Give all of the lines below as a numbered list, leaving out the blank lines and the pictures.
== Segment start ==
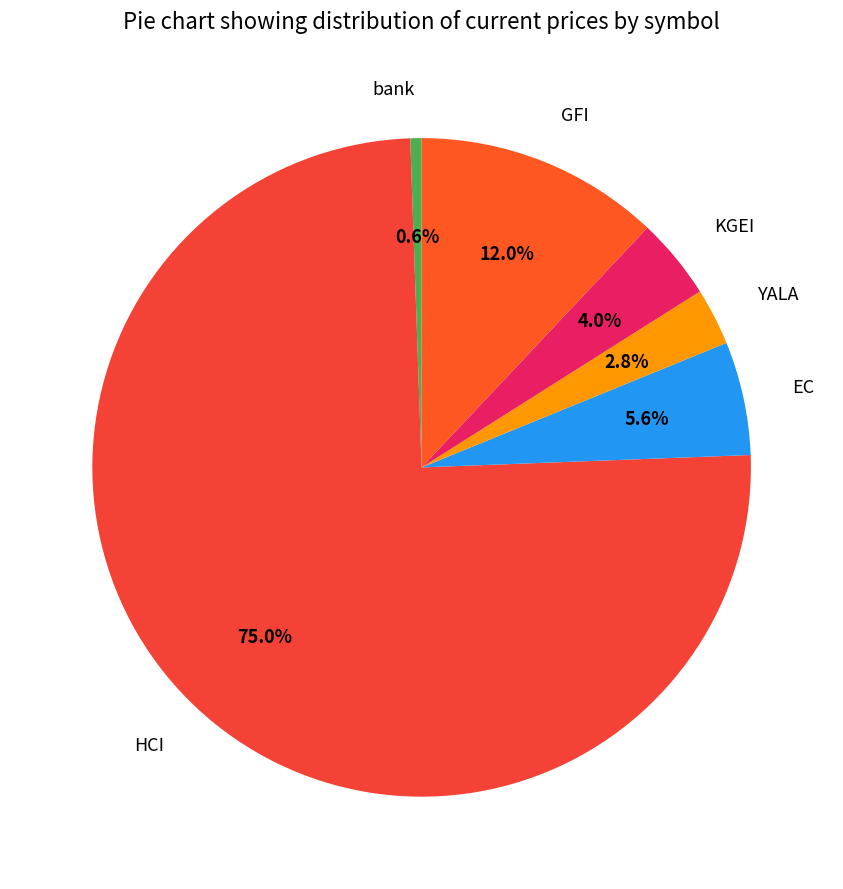

To the nearest percent, what is the combined percentage of KGEI and GFI?

16%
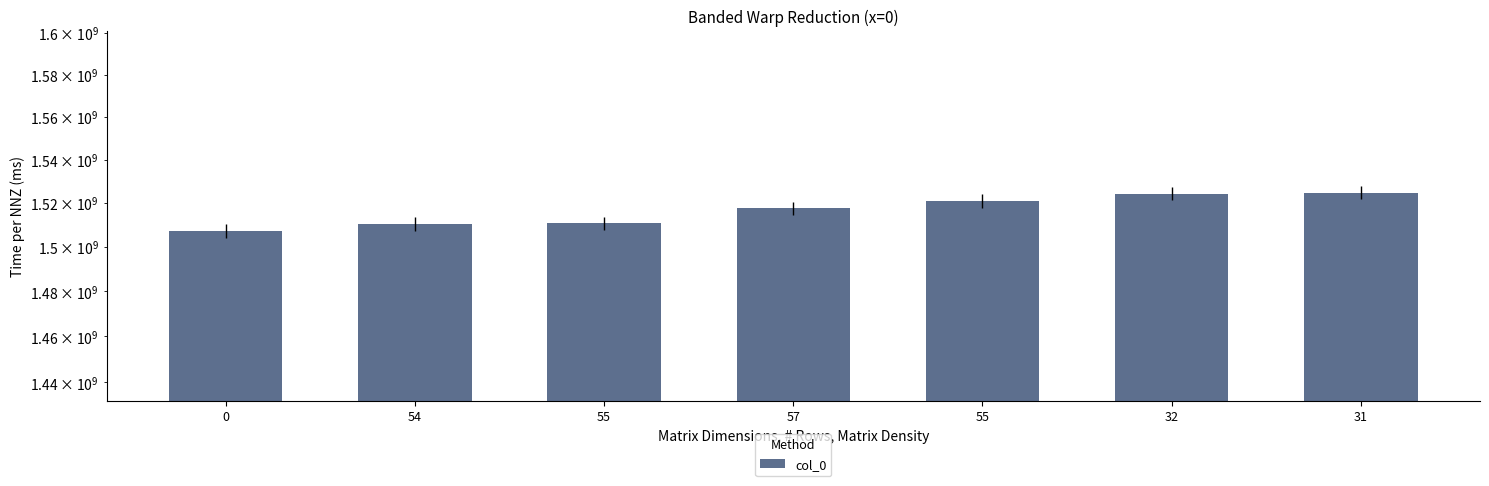

How many bars are there in total?

7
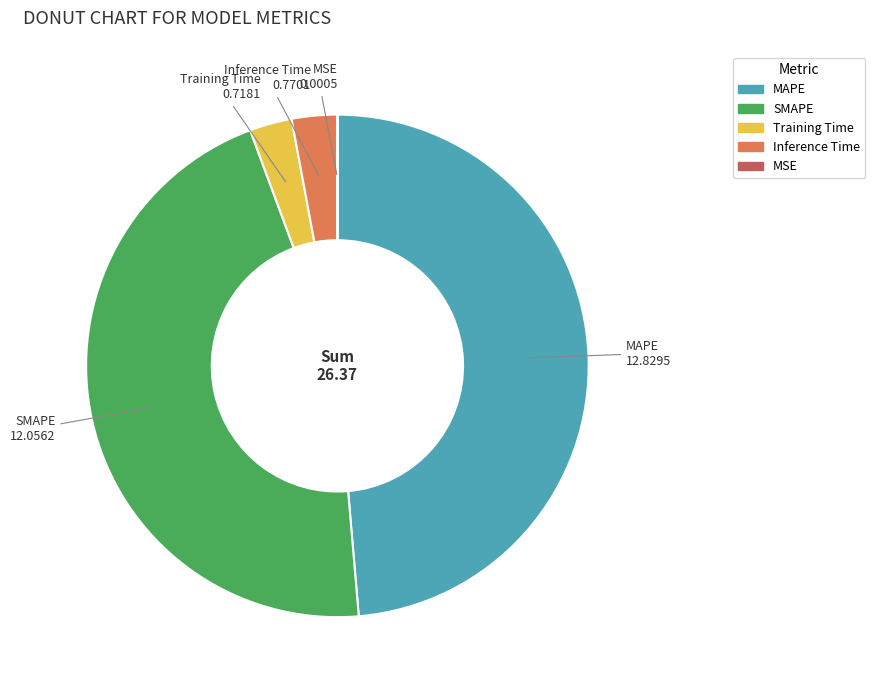

True or false: Inference Time accounts for 3% of the total.

True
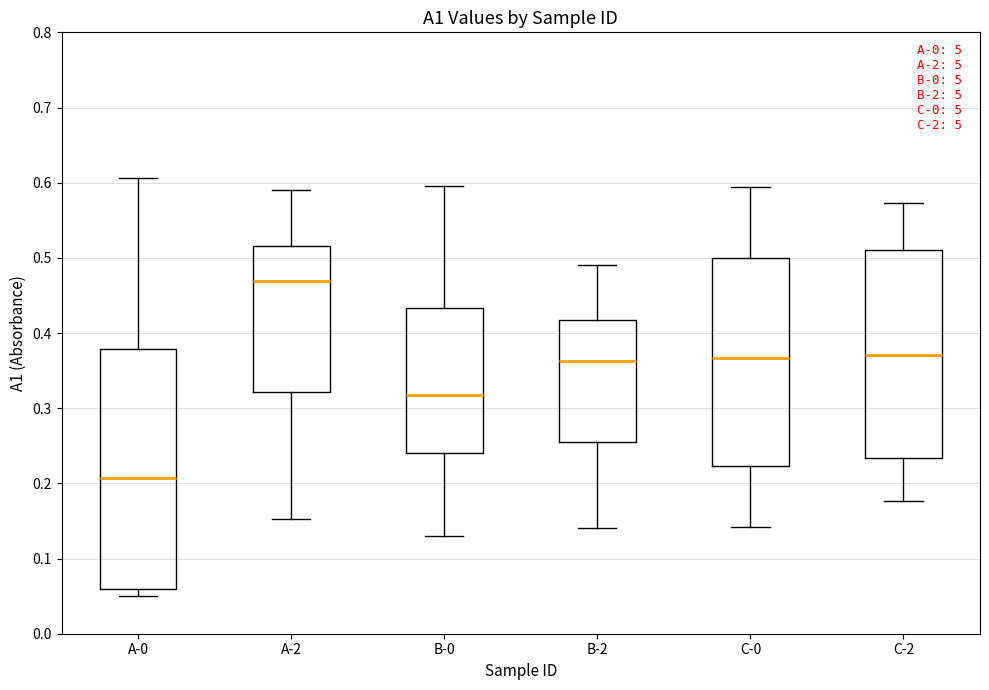

Reading left to right, read every box against the y-axis: the position of its median line, the range the box covers, and the ends of its whiskers. The values are not printed on the chart, so give them approximately, as read against the axis.

A-0: median 0.21, box 0.06 to 0.38, whiskers 0.05 to 0.61
A-2: median 0.47, box 0.32 to 0.52, whiskers 0.15 to 0.59
B-0: median 0.32, box 0.24 to 0.43, whiskers 0.13 to 0.60
B-2: median 0.36, box 0.25 to 0.42, whiskers 0.14 to 0.49
C-0: median 0.37, box 0.22 to 0.50, whiskers 0.14 to 0.59
C-2: median 0.37, box 0.23 to 0.51, whiskers 0.18 to 0.57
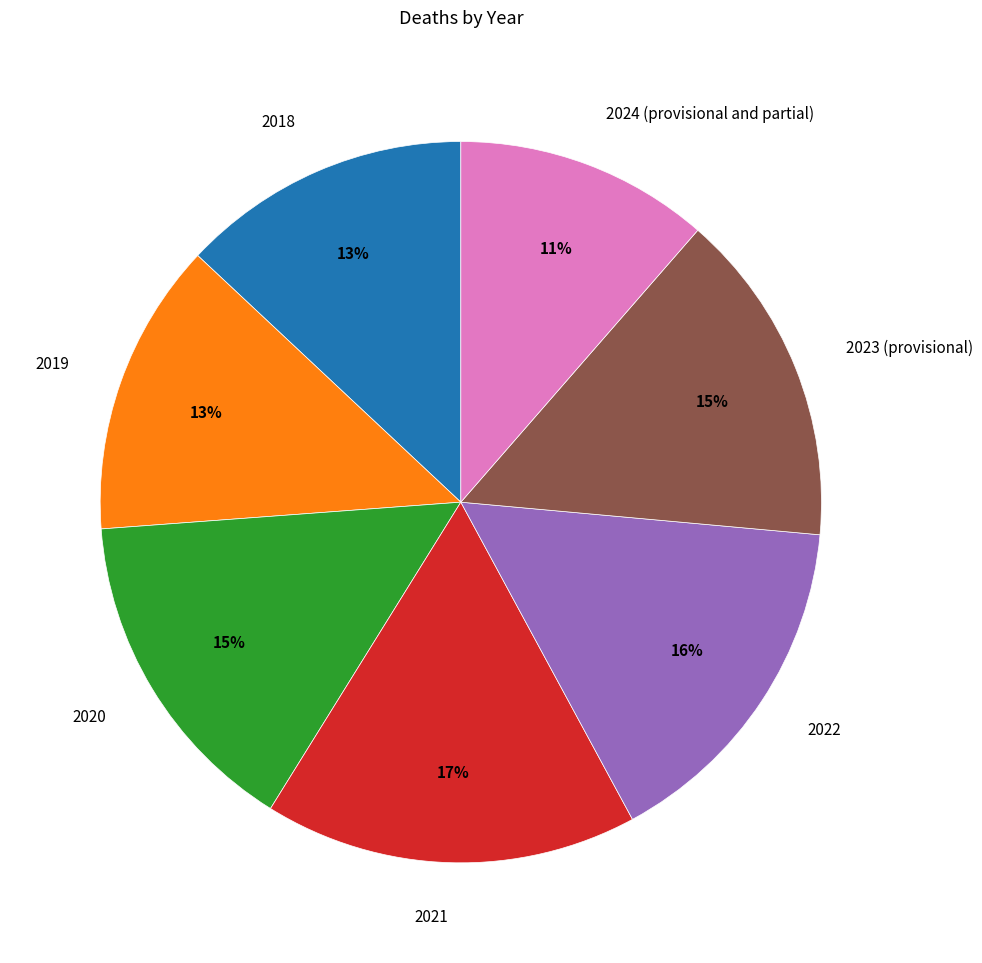

Approximately how many times larger is the value at 2020 compared to 2023 (provisional)?

1.0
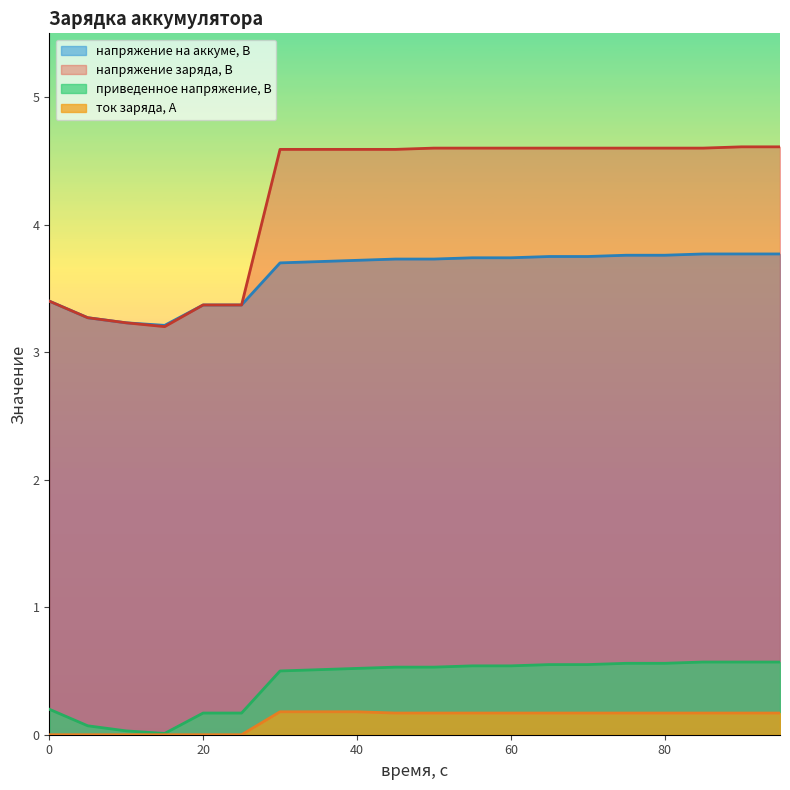

List the series in order of their peak value, highest first.

напряжение заряда, В, напряжение на аккуме, В, приведенное напряжение, В, ток заряда, А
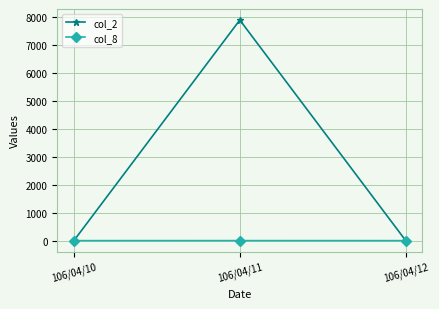

Which series has the widest spread of values?

col_2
== Segment end ==
## Answer for the task
1. To the nearest percent, what is the combined percentage of KGEI and GFI?
2. 16%
3. How many bars are there in total?
4. 7
5. True or false: Inference Time accounts for 3% of the total.
6. True
7. Reading left to right, read every box against the y-axis: the position of its median line, the range the box covers, and the ends of its whiskers. The values are not printed on the chart, so give them approximately, as read against the axis.
8. A-0: median 0.21, box 0.06 to 0.38, whiskers 0.05 to 0.61
9. A-2: median 0.47, box 0.32 to 0.52, whiskers 0.15 to 0.59
10. B-0: median 0.32, box 0.24 to 0.43, whiskers 0.13 to 0.60
11. B-2: median 0.36, box 0.25 to 0.42, whiskers 0.14 to 0.49
12. C-0: median 0.37, box 0.22 to 0.50, whiskers 0.14 to 0.59
13. C-2: median 0.37, box 0.23 to 0.51, whiskers 0.18 to 0.57
14. Approximately how many times larger is the value at 2020 compared to 2023 (provisional)?
15. 1.0
16. List the series in order of their peak value, highest first.
17. напряжение заряда, В, напряжение на аккуме, В, приведенное напряжение, В, ток заряда, А
18. Which series has the widest spread of values?
19. col_2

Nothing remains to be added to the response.